What to do:
The records that follow are to be transcribed in full, leaving out each picture.

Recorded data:
○ ○ ○

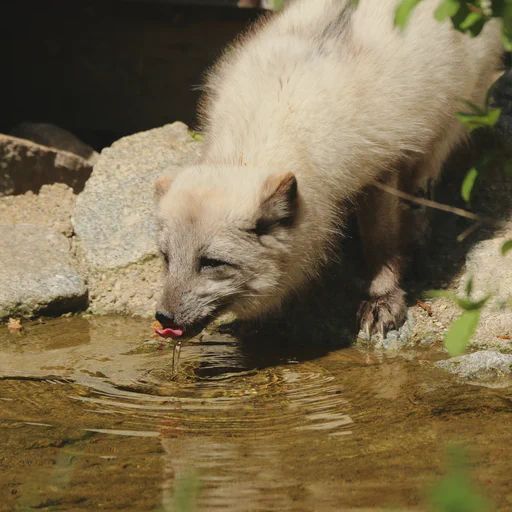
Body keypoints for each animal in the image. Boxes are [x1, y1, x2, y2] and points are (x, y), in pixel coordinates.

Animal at [153, 0, 504, 340]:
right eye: (166, 258)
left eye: (212, 263)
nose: (163, 317)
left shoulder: (380, 170)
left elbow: (381, 244)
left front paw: (382, 299)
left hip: (449, 124)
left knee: (422, 190)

○ ○ ○

Exercise response:
Body keypoints for each animal in the image. Boxes are [x1, y1, x2, y2] and points are (x, y), in pixel coordinates.

Animal at [153, 0, 504, 340]:
right eye: (166, 258)
left eye: (212, 263)
nose: (163, 317)
left shoulder: (380, 170)
left elbow: (381, 244)
left front paw: (382, 299)
left hip: (449, 124)
left knee: (422, 190)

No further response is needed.